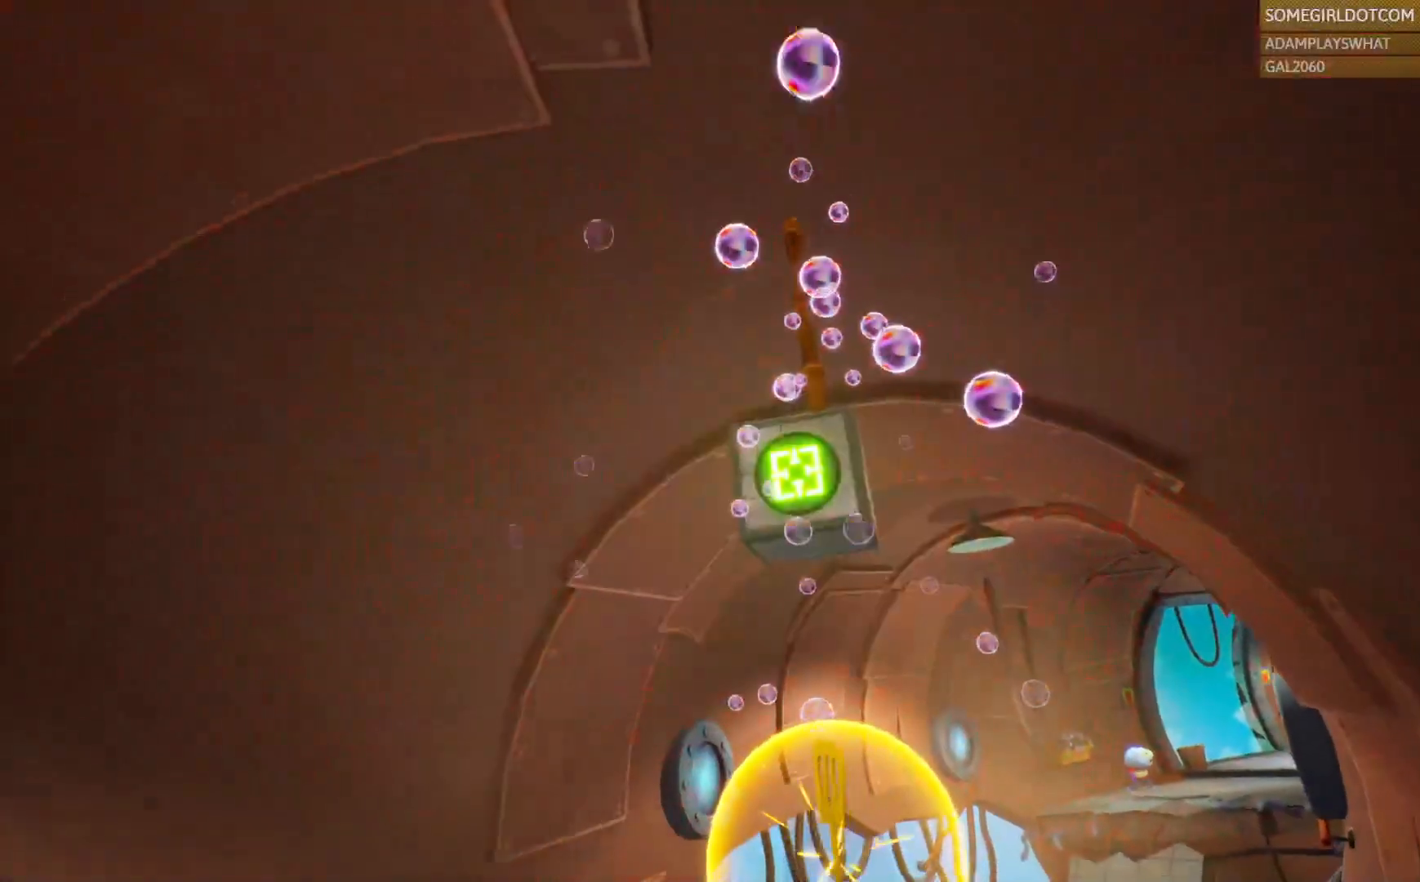
{"dt_ms": 500, "buttons": [], "left_stick": "center", "right_stick": "center", "events": []}
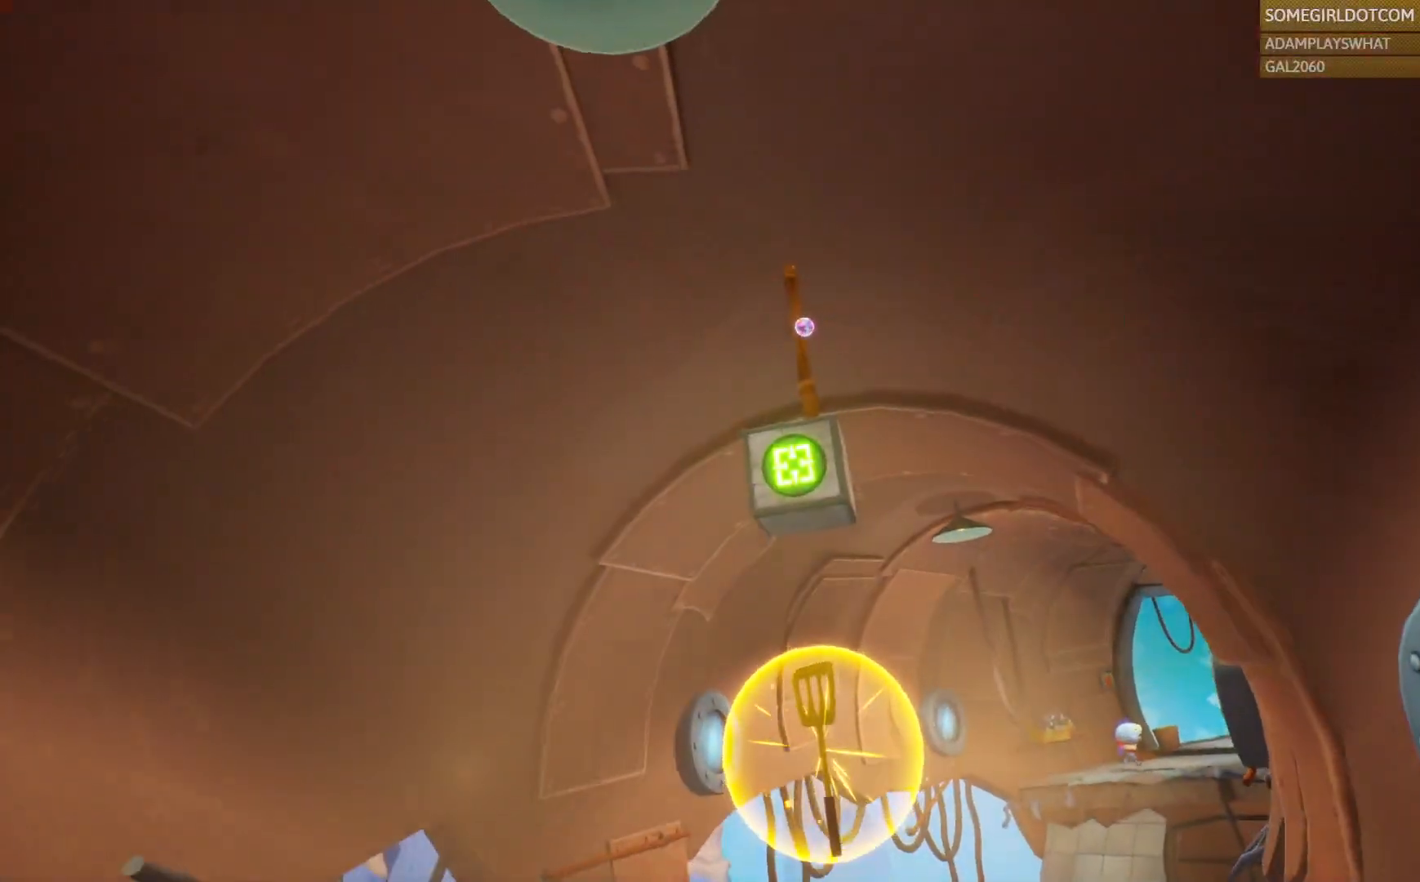
{"dt_ms": 500, "buttons": [], "left_stick": "center", "right_stick": "center", "events": []}
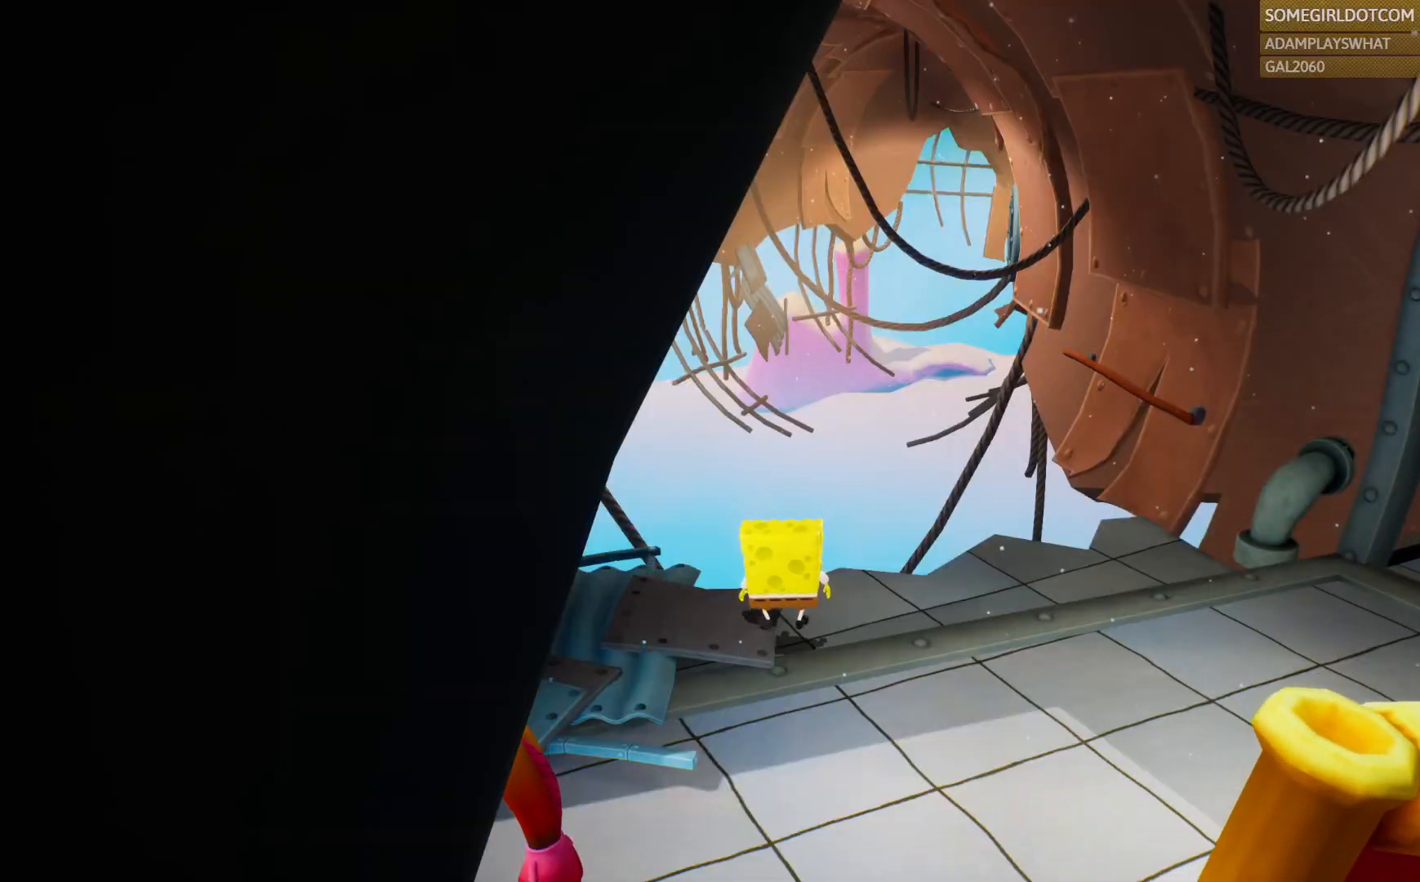
{"dt_ms": 500, "buttons": [], "left_stick": "center", "right_stick": "center", "events": [[333, "right_stick", "up-left"], [417, "right_stick", "center"]]}
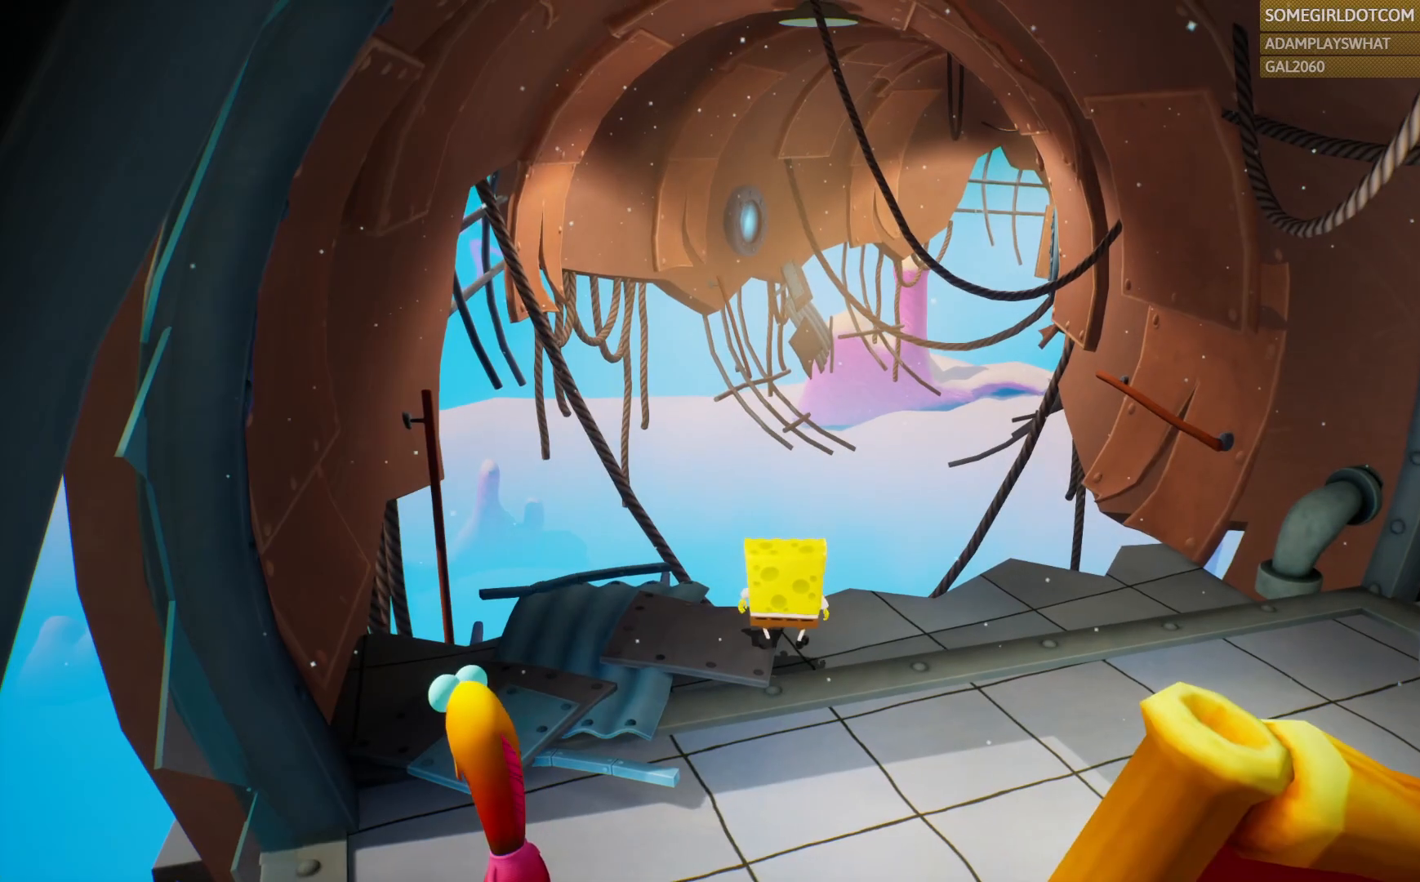
{"dt_ms": 500, "buttons": [], "left_stick": "center", "right_stick": "right"}
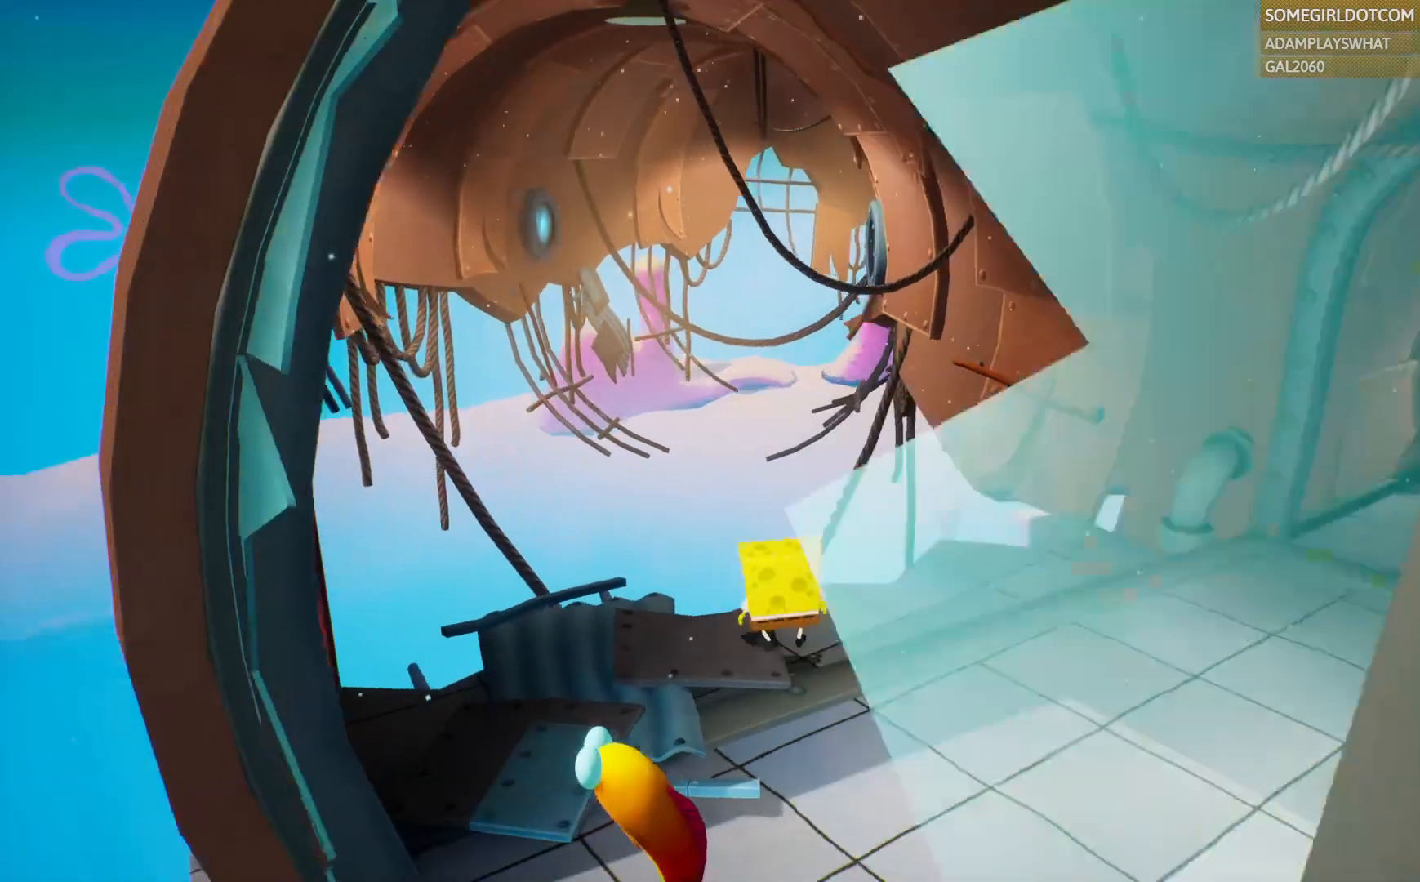
{"dt_ms": 500, "buttons": [], "left_stick": "right", "right_stick": "center", "events": [[100, "right_stick", "up-right"], [183, "DPAD_LEFT", "down"], [233, "right_stick", "center"], [267, "DPAD_LEFT", "up"], [400, "left_stick", "right"]]}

---

_Task objective:_ Gather each line of the listing that holds the string "events".

_Completed task:_
{"dt_ms": 500, "buttons": [], "left_stick": "center", "right_stick": "center", "events": []}
{"dt_ms": 500, "buttons": [], "left_stick": "center", "right_stick": "center", "events": []}
{"dt_ms": 500, "buttons": [], "left_stick": "center", "right_stick": "center", "events": [[333, "right_stick", "up-left"], [417, "right_stick", "center"]]}
{"dt_ms": 500, "buttons": [], "left_stick": "right", "right_stick": "center", "events": [[100, "right_stick", "up-right"], [183, "DPAD_LEFT", "down"], [233, "right_stick", "center"], [267, "DPAD_LEFT", "up"], [400, "left_stick", "right"]]}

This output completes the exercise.